Edit: following the comment by @dezdichado, an equivalent form is: $$ 1-a_n=\sum\limits_{k=0}^n\binom{n}{k}p^k(1-p)^{n-k}\dfrac{1}{1+\left(\dfrac{p}{q}\right)^k\left(\dfrac{1-p}{1-q}\right)^{n-k}}\\ =\sum\limits_{k=0}^n\binom{n}{k}\dfrac{1}{\left(\dfrac{1}{p}\right)^k\left(\dfrac{1}{1-p}\right)^{n-k}+\left(\dfrac{1}{q}\right)^k\left(\dfrac{1}{1-q}\right)^{n-k}} $$
What I have tried so far was using a log in the hopes of writing ratios of successive terms such that a recursion could be found (I have found this suggestion by scanning the book A=B, on the subject of creative telescoping). Unfortunately that has not brought much light to my problem, so I am looking for other avenues which might lead me to a solution.
== Edit 2 ==
Following the suggestion by @Thomas-Andrews, I have plugged in a few numbers but nothing glaring comes out. However, the special case $p=1-q$ is interesting and leads to the following simplification, in which I use the inequality between harmonic and geometric means (I believe I am correct in what I wrote, but not 100% sure): $$ 1-a_n=\sum\limits_{k=0}^n\binom{n}{k}\dfrac{1}{\left(\dfrac{1}{p}\right)^k\left(\dfrac{1}{1-p}\right)^{n-k}+\left(\dfrac{1}{1-p}\right)^k\left(\dfrac{1}{p}\right)^{n-k}}\le(2p(1-p))^n $$
I am not sure this will be good enough, but I am willing to try if I can also find a lower bound (this is because I have multiple such terms, some which are added and others subtracted, therefore I need both an upper and lower bound to make sure the total is still bounded at least on one side). [I am not sure if this search for a lower bound warrants a new and different sub-question, but I will leave this here for now in case someone more knowledgeable about how this works decides to edit this portion of the question.]

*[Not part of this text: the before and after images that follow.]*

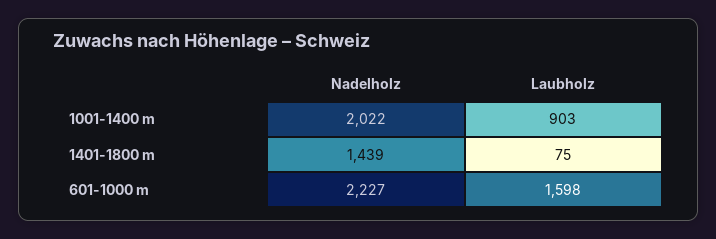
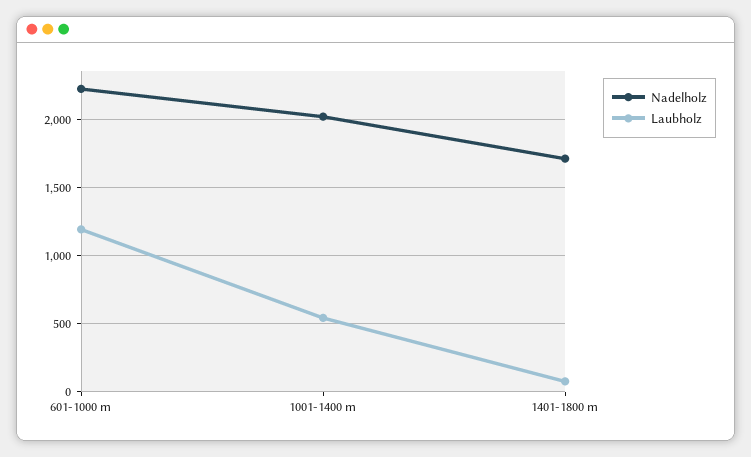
  {
    "Nadelholz": {
      "1001-1400 m": 2022,
-     "1401-1800 m": 1439,
+     "1401-1800 m": 1700,
      "601-1000 m": 2227
    },
    "Laubholz": {
-     "1001-1400 m": 903,
+     "1001-1400 m": 550,
      "1401-1800 m": 75,
-     "601-1000 m": 1598
+     "601-1000 m": 1200
    }
  }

In another post, I try to calculate a more complex version of this sum. A person suggested an idea which yields me to believe that if I could solve the simpler problem posed here, I might be able to solve the other more complex sum using further steps.
You said "I need both an upper and lower bound".
This answer proves that $$1-\frac 12\bigg(\sqrt{pq}+\sqrt{(1-p)(1-q)}\bigg)^n\leqslant a_n\lt 1-\frac 12(q+1-p)^n$$ from which $\displaystyle\lim_{n\to\infty}a_n=1$ follows.
Proof :
You have $\displaystyle 1-a_n=\sum\limits_{k=0}^n\binom{n}{k}\dfrac{1}{D}$ where $$D=\left(\dfrac{1}{p}\right)^k\left(\dfrac{1}{1-p}\right)^{n-k}+\left(\dfrac{1}{q}\right)^k\left(\dfrac{1}{1-q}\right)^{n-k}$$
Since $\dfrac 1p\lt \dfrac 1q$ and $\dfrac{1}{1-q}\lt\dfrac{1}{1-p}$, we get $D\lt 2\left(\dfrac{1}{q}\right)^k\left(\dfrac{1}{1-p}\right)^{n-k}$ from which we have $$1-a_n\gt \frac 12(q+1-p)^n\tag1$$
Next, using $\dfrac{2}{\dfrac{1}{a}+\dfrac 1b}\leqslant \sqrt{ab}$, i.e. $\dfrac{1}{a+b}\leqslant\dfrac 12(ab)^{-\frac 12}$, we get $$\frac 1D\leqslant \frac 12\bigg(\bigg(\frac{1}{pq}\bigg)^k\bigg(\frac{1}{(1-p)(1-q)}\bigg)^{n-k}\bigg)^{-\frac 12}$$ i.e. $$\frac 1D\leqslant \frac 12\bigg(\sqrt{pq}\bigg)^k\bigg(\sqrt{(1-p)(1-q)}\bigg)^{n-k}$$ from which we have $$1-a_n\leqslant \frac 12\bigg(\sqrt{pq}+\sqrt{(1-p)(1-q)}\bigg)^n\tag2$$
Therefore, it follows from $(1)(2)$ that $$1-\frac 12\bigg(\sqrt{pq}+\sqrt{(1-p)(1-q)}\bigg)^n\leqslant a_n\lt 1-\frac 12(q+1-p)^n\tag3$$
Here, $\sqrt{pq}+\sqrt{(1-p)(1-q)}\lt 1$ holds since it is equivalent to
$$\bigg(\sqrt{(1-p)(1-q)}\bigg)^2\lt (1-\sqrt{pq})^2\iff (\sqrt p-\sqrt q)^2\gt 0$$ which is true.
Since $0\lt q+1-p\lt 1$ and $0\lt \sqrt{pq}+\sqrt{(1-p)(1-q)}\lt 1$, we get, from $(3)$, $\displaystyle\lim_{n\to\infty}a_n=1$.